» **Exercise aim**: Write out precisely the lines beginning with the line that contains "thumb tip: (321, 152)" and ending with the last line of the entries, and no other lines.

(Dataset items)
========
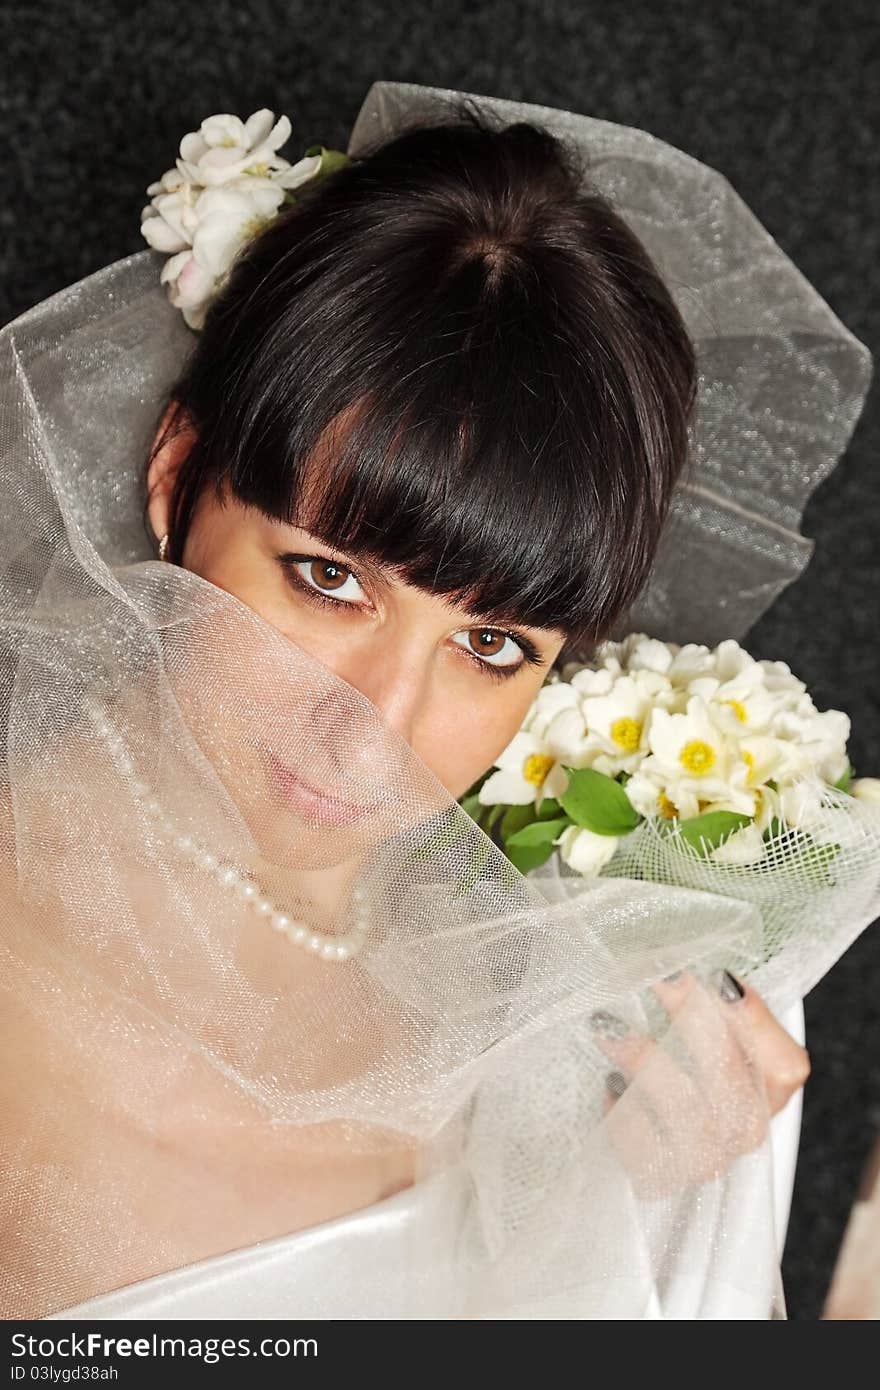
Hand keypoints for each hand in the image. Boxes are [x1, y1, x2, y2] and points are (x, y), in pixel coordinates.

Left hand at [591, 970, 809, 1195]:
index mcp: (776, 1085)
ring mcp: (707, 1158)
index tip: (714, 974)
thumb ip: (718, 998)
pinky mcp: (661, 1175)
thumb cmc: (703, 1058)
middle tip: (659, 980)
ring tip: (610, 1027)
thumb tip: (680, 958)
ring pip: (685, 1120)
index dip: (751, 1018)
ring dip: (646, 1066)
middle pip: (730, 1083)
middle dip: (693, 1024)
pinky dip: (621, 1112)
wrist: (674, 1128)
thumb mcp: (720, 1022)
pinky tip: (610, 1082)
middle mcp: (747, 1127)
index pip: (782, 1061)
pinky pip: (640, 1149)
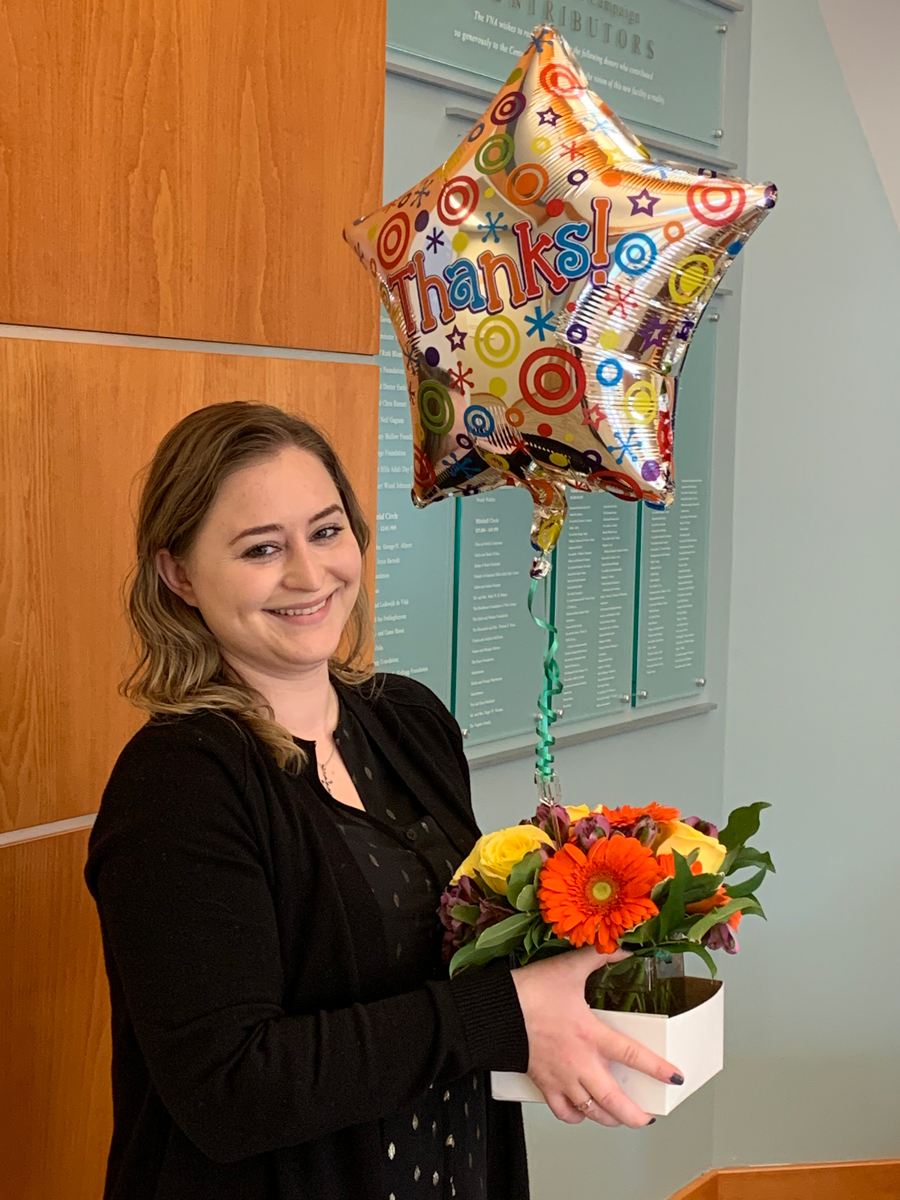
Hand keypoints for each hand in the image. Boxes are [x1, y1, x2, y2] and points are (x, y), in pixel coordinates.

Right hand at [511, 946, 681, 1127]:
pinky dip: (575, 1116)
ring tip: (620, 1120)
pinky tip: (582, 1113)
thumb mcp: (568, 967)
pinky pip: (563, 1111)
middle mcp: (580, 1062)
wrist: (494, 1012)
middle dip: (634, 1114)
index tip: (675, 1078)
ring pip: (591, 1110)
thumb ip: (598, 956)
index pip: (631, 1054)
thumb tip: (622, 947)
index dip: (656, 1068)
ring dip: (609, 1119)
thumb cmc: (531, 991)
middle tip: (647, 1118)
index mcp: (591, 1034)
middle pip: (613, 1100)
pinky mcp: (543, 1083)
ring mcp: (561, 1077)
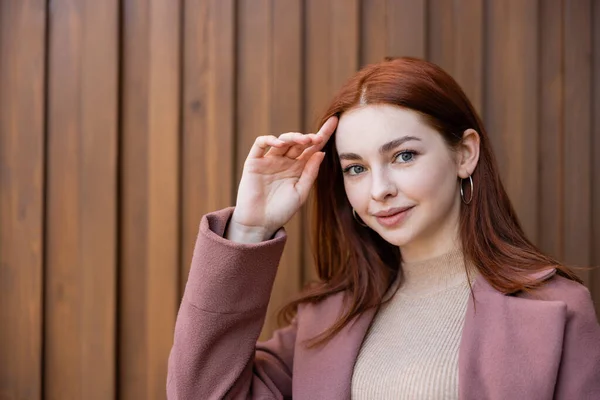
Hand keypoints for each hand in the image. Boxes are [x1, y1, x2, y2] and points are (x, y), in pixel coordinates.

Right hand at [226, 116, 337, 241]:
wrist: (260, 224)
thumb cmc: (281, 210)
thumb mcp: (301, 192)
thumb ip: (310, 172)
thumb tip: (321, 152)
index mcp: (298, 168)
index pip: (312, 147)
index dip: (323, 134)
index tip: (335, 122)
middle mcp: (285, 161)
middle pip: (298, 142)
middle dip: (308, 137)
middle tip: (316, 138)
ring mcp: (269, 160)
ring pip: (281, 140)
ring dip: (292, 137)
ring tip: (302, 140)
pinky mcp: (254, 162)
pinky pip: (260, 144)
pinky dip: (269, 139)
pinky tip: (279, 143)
========
» **Answer section**:
thumb tip: (321, 152)
index mcp: (298, 168)
index pip: (312, 147)
index dip: (323, 134)
index tip: (335, 122)
middle mcp: (285, 161)
middle pip: (298, 142)
middle dip: (308, 137)
middle tip: (316, 138)
ring mcp: (269, 160)
ring pip: (281, 140)
ring dip: (292, 137)
ring tip: (302, 140)
pinky mcp: (254, 162)
pinky pip: (260, 144)
pinky dip: (269, 139)
pinky tip: (279, 143)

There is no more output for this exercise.